The court is not inclined to search the record to make sense of Defendant's claims and allegations. As frustrated courts have observed, "Judges are not like pigs, hunting for truffles buried" in the record. United States v. Dunkel, 927 F.2d 955, 956 (7th Cir. 1991); Corley v. Rosewood Care Center, Inc. of Peoria, 388 F.3d 990, 1001 (7th Cir. 2004). Accordingly, the court grants Plaintiff's motion and strikes Defendant's vague and incomplete Local Rule 56.1 Response in its entirety. This ruling does not, however, require that the court resolve the summary judgment motion in Plaintiff's favor. Failure to comply with Rule 56.1(b) does not result in an automatic grant of a motion for summary judgment; rather, the court must still evaluate all facts in the light most favorable to the non-moving party. Raymond v. Ameritech Corp., 442 F.3d 600, 608 (7th Cir. 2006). The ultimate burden of persuasion remains with the Plaintiff to demonstrate that it is entitled to judgment as a matter of law. Id.

B. Defendant McGrath's Proffered Affidavits

Plaintiff also moves to strike the several affidavits proffered by Defendant to defeat summary judgment. Plaintiff's attacks on the affidavits basically fall into three distinct categories: (1) Plaintiff claims the affidavits of Yaroslav Farber, Michael Simon, and Mike McGrath are inconsistent with those individuals' sworn testimony at their depositions; (2) Plaintiff claims the affidavits of John William Bennett, Luz Russell, and Clifford Dammers present new evidence that was not properly disclosed during discovery; and (3) Plaintiff claims the affidavits set out facts that would not be admissible in evidence. As explained briefly below, the court finds little merit in any of these arguments.

Plaintiff first claims that the affidavits of Farber, Simon, and Mike McGrath are inconsistent with those individuals' sworn deposition testimony. As a general rule, a party cannot defeat summary judgment by having a witness contradict her own prior testimony. Patton v. MFS/Sun Life Financial Distributors, Inc., 480 F.3d 478, 488 (7th Cir. 2007). "When a witness abandons her testimony in the face of a pending summary judgment motion, the change is often a transparent ruse to prolong the case; allowing the ruse to succeed would defeat summary judgment's purpose of weeding out clearly unmeritorious cases." Id. In some instances, however, a change in testimony is properly before the court, such as when the deposition testimony was ambiguous or incomplete or when the questions posed were confusing. Id.

- [RECORDS SUPPLIED]:
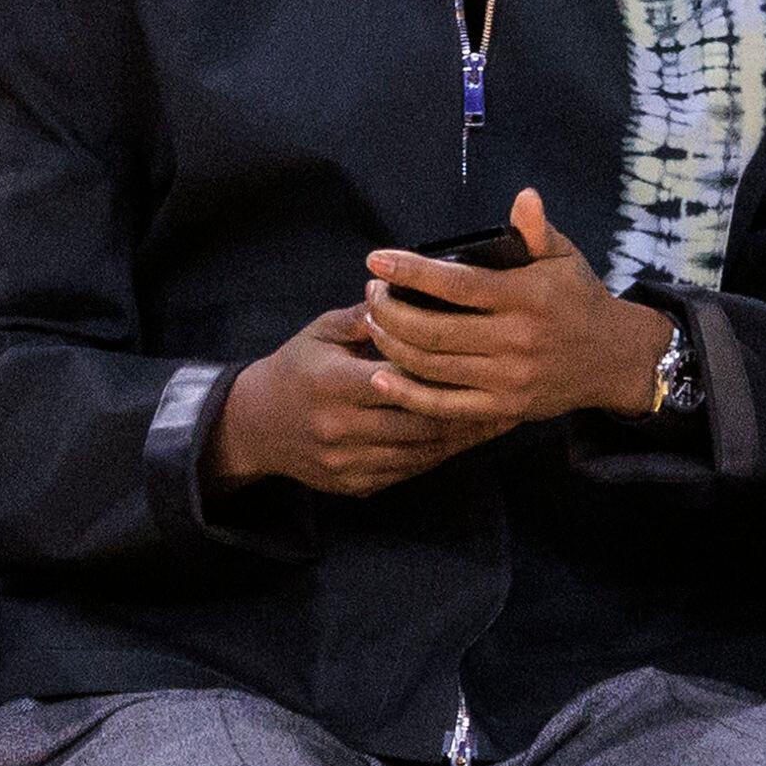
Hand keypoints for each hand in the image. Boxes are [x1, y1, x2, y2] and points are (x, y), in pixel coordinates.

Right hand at [207, 303, 492, 496]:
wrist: (255, 427)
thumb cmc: (297, 368)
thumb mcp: (322, 332)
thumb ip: (367, 314)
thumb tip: (404, 282)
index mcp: (332, 383)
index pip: (398, 378)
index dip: (442, 371)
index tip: (483, 358)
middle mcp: (340, 427)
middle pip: (417, 420)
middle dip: (466, 408)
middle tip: (510, 392)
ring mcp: (348, 461)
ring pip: (419, 451)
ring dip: (462, 436)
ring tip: (502, 417)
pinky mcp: (355, 483)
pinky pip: (408, 471)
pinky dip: (440, 454)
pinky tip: (467, 437)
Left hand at [360, 187, 671, 436]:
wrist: (614, 358)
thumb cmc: (579, 299)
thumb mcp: (565, 258)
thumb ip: (538, 230)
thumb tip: (525, 196)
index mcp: (528, 297)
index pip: (459, 284)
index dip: (412, 271)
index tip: (375, 259)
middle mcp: (517, 340)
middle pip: (434, 329)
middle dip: (390, 310)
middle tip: (371, 293)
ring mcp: (509, 379)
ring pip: (433, 366)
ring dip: (392, 344)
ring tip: (372, 322)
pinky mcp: (504, 409)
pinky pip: (444, 405)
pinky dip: (407, 392)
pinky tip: (381, 375)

- [WORK TO BE COMPLETED]:
Using the court opinion excerpt, answer the following:
1. Which party does the court opinion excerpt say bears the ultimate burden of persuasion on summary judgment?
2. Whose affidavits does Plaintiff claim present new evidence that was not properly disclosed during discovery?
3. Which case is cited for the rule that a party cannot defeat summary judgment by having a witness contradict her own prior testimony?

- [THE COMPLETED TASK]:
1. The Plaintiff.
2. John William Bennett, Luz Russell, and Clifford Dammers.
3. Patton v. MFS/Sun Life Financial Distributors, Inc., 480 F.3d 478, 488 (7th Cir. 2007).